Supplied data START

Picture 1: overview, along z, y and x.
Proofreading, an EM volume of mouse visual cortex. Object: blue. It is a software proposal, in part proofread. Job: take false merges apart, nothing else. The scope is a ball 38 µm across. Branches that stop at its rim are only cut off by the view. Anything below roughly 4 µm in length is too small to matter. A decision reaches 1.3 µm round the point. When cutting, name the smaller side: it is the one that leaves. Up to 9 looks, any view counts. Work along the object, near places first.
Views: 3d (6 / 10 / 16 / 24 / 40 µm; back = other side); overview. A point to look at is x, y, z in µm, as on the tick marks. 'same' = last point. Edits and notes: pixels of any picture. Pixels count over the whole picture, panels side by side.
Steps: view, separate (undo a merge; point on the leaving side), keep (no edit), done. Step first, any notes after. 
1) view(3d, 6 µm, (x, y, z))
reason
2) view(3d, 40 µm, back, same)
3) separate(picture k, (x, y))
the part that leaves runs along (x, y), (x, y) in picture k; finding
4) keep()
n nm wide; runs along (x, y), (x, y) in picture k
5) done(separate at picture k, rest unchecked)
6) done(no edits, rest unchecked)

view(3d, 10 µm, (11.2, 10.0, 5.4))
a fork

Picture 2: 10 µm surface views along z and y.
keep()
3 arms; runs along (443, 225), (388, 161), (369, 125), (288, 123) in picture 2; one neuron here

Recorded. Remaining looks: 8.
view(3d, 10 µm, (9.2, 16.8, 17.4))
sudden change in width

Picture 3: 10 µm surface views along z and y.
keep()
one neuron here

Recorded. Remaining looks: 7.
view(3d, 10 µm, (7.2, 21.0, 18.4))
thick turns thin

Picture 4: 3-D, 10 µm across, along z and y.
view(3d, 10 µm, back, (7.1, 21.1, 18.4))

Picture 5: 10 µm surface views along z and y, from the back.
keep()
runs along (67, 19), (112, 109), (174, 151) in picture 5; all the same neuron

Supplied data END

* Assignment
Retype, exactly as shown, the lines from the one with "Picture 3: 10 µm surface views along z and y." through the end of the records.

* Result
Picture 3: 10 µm surface views along z and y.
keep()
one neuron here

Recorded. Remaining looks: 7.
view(3d, 10 µm, (7.2, 21.0, 18.4))
thick turns thin

Picture 4: 3-D, 10 µm across, along z and y.
view(3d, 10 µm, back, (7.1, 21.1, 18.4))

Picture 5: 10 µm surface views along z and y, from the back.
keep()
runs along (67, 19), (112, 109), (174, 151) in picture 5; all the same neuron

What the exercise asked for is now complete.